| Wat gevraagd wordt |
Schrijf alle onderstaande regels woord voor woord over, zonder iets te veranderen.

| Invoer oefening |
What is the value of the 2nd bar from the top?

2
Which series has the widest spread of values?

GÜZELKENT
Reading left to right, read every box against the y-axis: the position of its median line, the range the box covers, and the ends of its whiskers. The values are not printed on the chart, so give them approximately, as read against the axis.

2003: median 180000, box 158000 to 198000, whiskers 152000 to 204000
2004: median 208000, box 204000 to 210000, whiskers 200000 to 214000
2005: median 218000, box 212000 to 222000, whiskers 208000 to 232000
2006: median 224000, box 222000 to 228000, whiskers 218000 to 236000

| Verwacht antwoord |
What is the value of the 2nd bar from the top?

2
Which series has the widest spread of values?

GÜZELKENT
Reading left to right, read every box against the y-axis: the position of its median line, the range the box covers, and the ends of its whiskers. The values are not printed on the chart, so give them approximately, as read against the axis.

2003: median 180000, box 158000 to 198000, whiskers 152000 to 204000
2004: median 208000, box 204000 to 210000, whiskers 200000 to 214000
2005: median 218000, box 212000 to 222000, whiskers 208000 to 232000
2006: median 224000, box 222000 to 228000, whiskers 218000 to 236000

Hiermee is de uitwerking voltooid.